[INFORMATION SHOWN]

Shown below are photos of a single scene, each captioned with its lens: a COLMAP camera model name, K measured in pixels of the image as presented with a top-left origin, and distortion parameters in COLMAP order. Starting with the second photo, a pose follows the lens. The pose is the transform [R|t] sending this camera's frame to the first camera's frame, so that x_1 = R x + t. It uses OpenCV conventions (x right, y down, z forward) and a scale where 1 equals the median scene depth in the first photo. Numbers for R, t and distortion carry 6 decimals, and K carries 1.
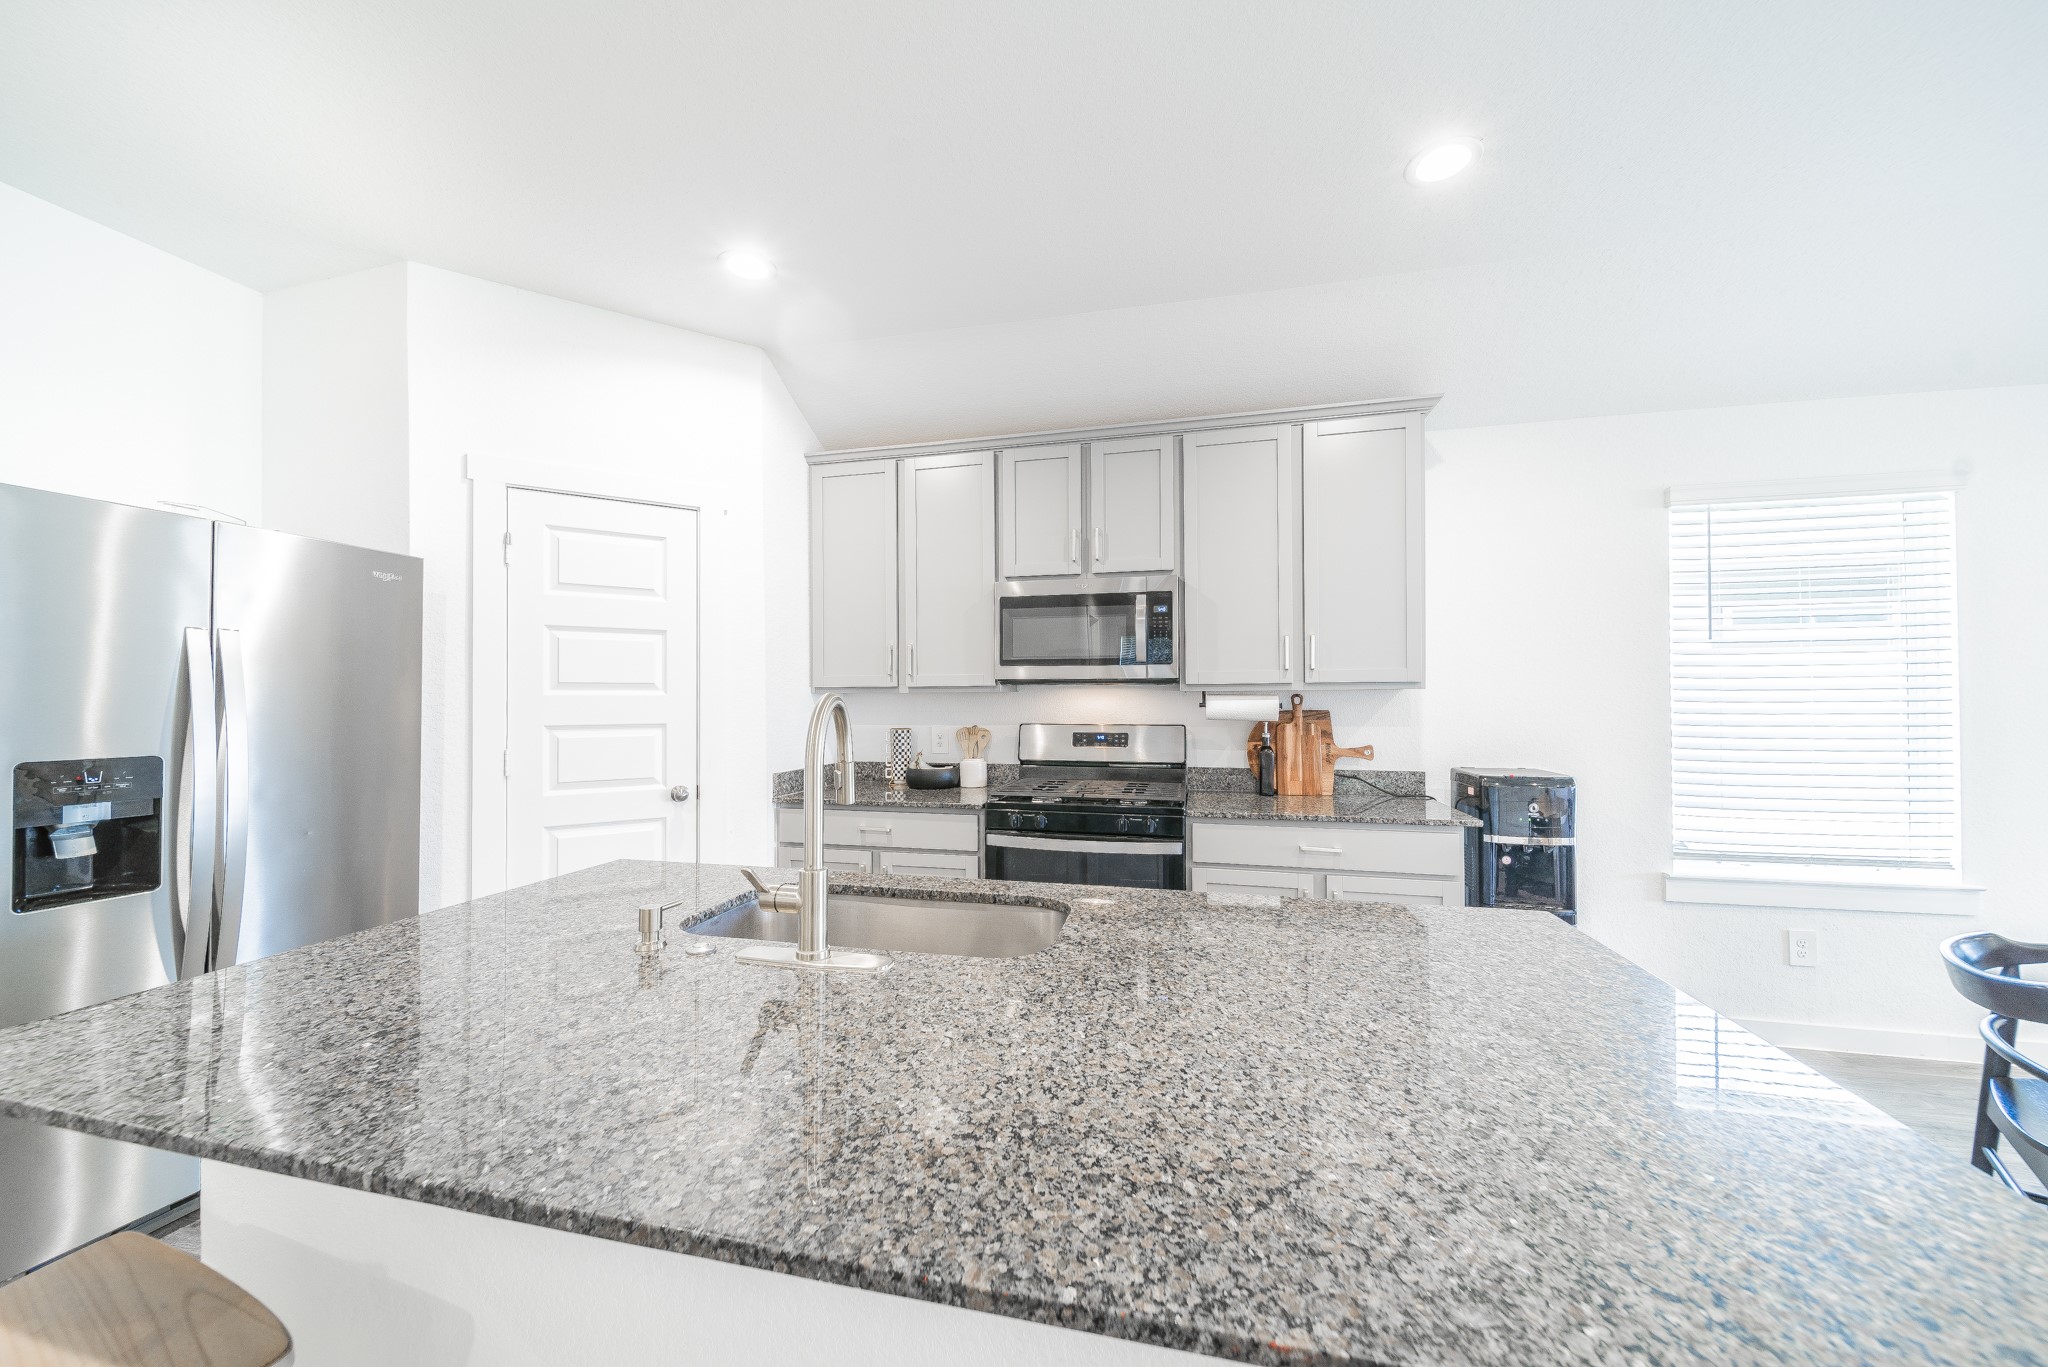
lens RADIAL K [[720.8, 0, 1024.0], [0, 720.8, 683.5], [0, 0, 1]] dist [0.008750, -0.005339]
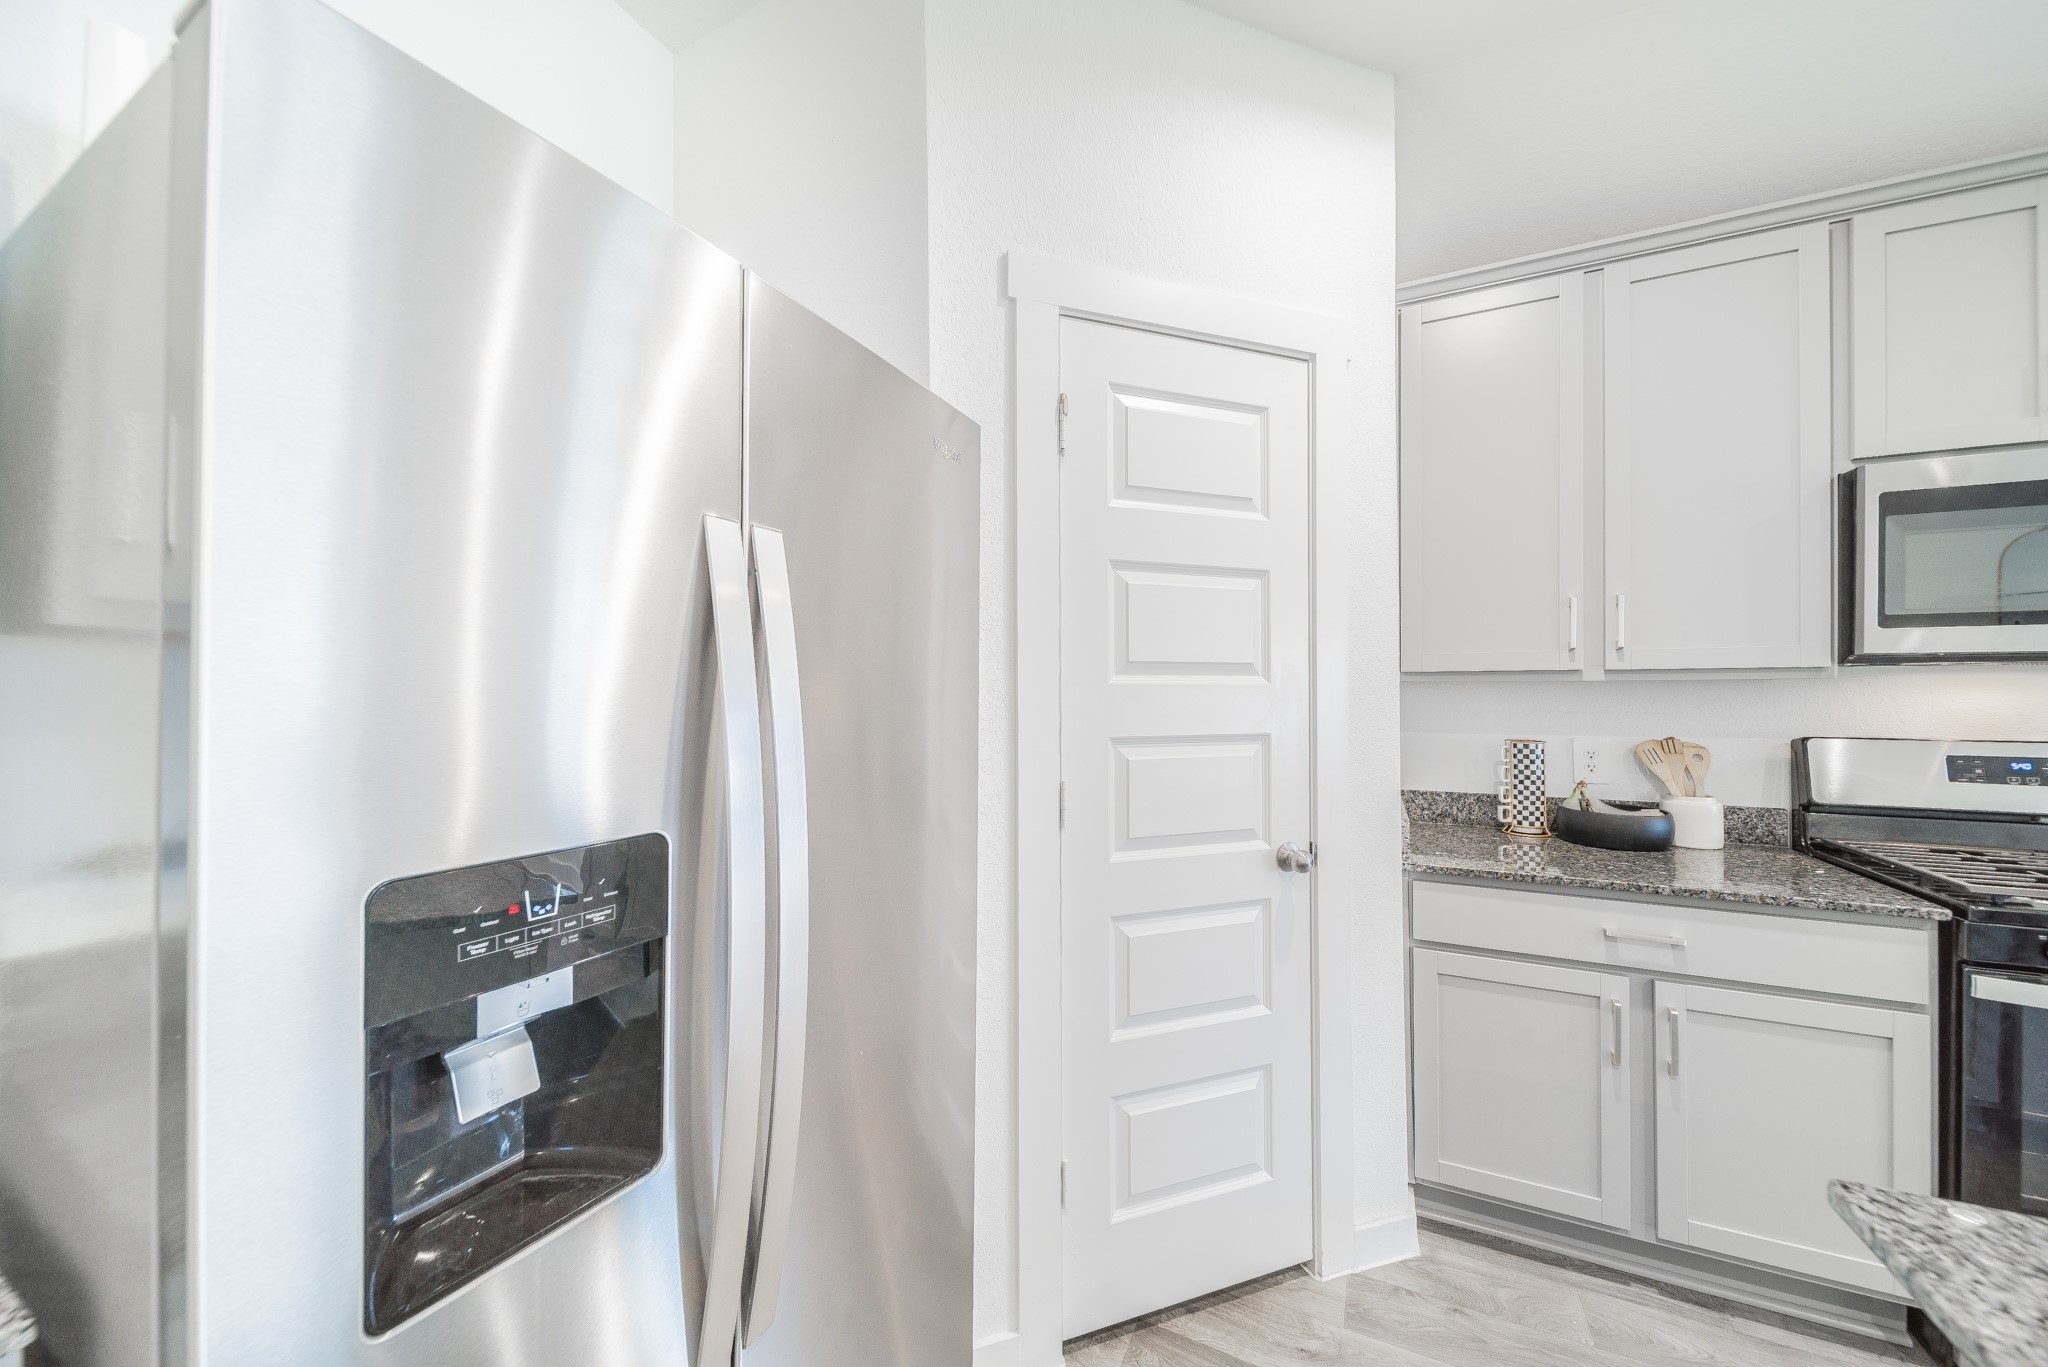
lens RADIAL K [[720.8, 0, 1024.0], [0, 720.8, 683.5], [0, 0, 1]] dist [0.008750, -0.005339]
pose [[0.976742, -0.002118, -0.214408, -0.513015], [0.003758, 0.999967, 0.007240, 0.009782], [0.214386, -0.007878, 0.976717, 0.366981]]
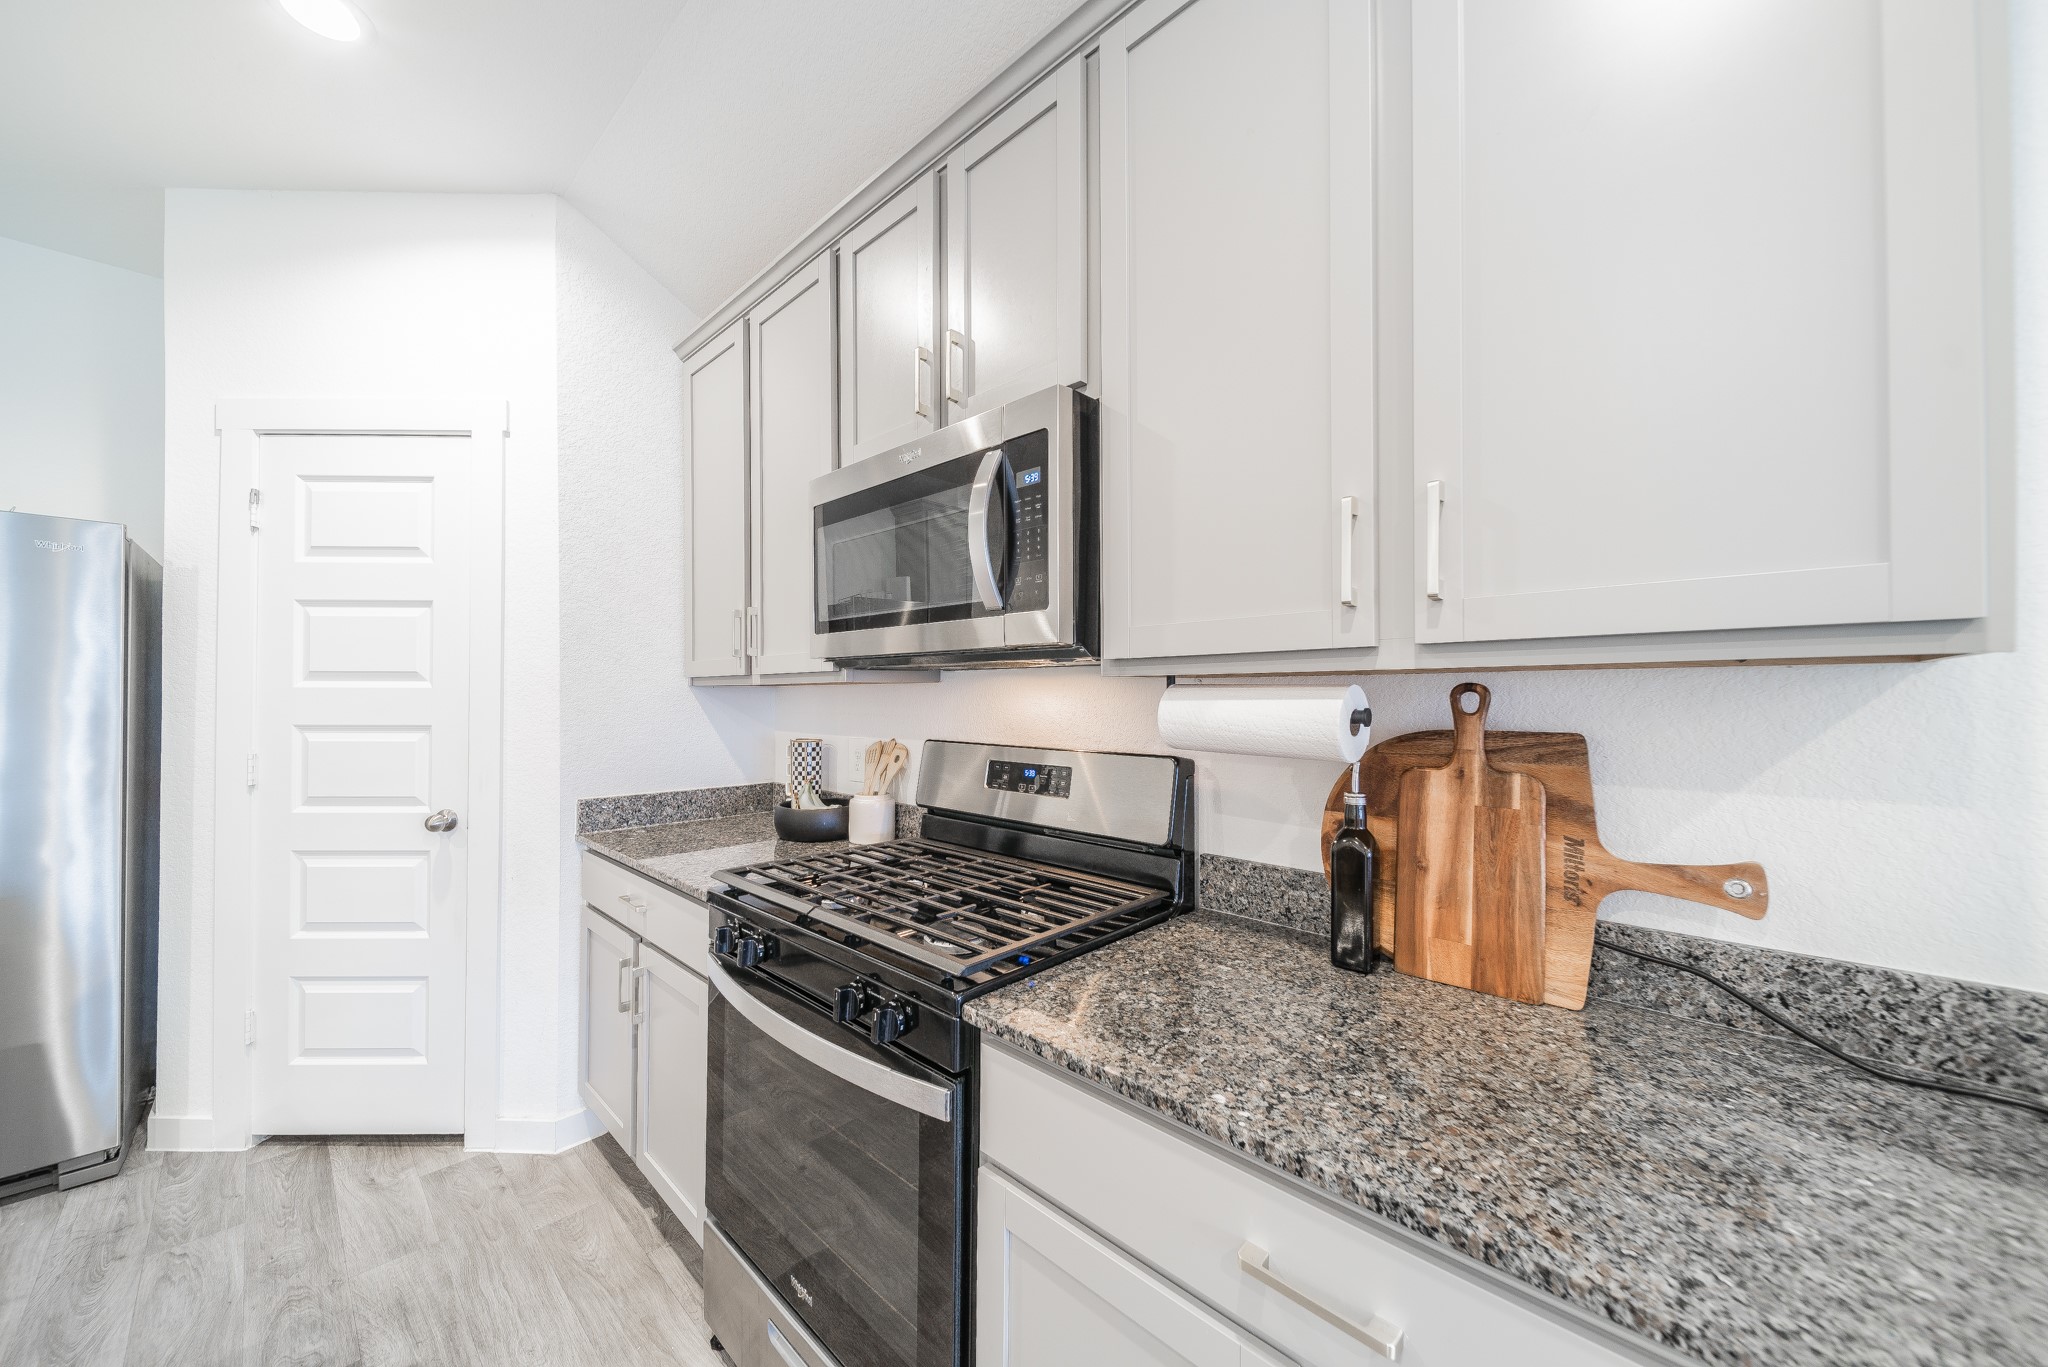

[/INFORMATION SHOWN]

▶ EXERCISE GOAL: Transcribe the listing exactly. Its images are to be omitted.

▶ RESULT:
Shown below are photos of a single scene, each captioned with its lens: a COLMAP camera model name, K measured in pixels of the image as presented with a top-left origin, and distortion parameters in COLMAP order. Starting with the second photo, a pose follows the lens. The pose is the transform [R|t] sending this camera's frame to the first camera's frame, so that x_1 = R x + t. It uses OpenCV conventions (x right, y down, z forward) and a scale where 1 equals the median scene depth in the first photo. Numbers for R, t and distortion carry 6 decimals, and K carries 1.
lens RADIAL K [[720.8, 0, 1024.0], [0, 720.8, 683.5], [0, 0, 1]] dist [0.008750, -0.005339]
lens RADIAL K [[720.8, 0, 1024.0], [0, 720.8, 683.5], [0, 0, 1]] dist [0.008750, -0.005339]
pose [[0.976742, -0.002118, -0.214408, -0.513015], [0.003758, 0.999967, 0.007240, 0.009782], [0.214386, -0.007878, 0.976717, 0.366981]]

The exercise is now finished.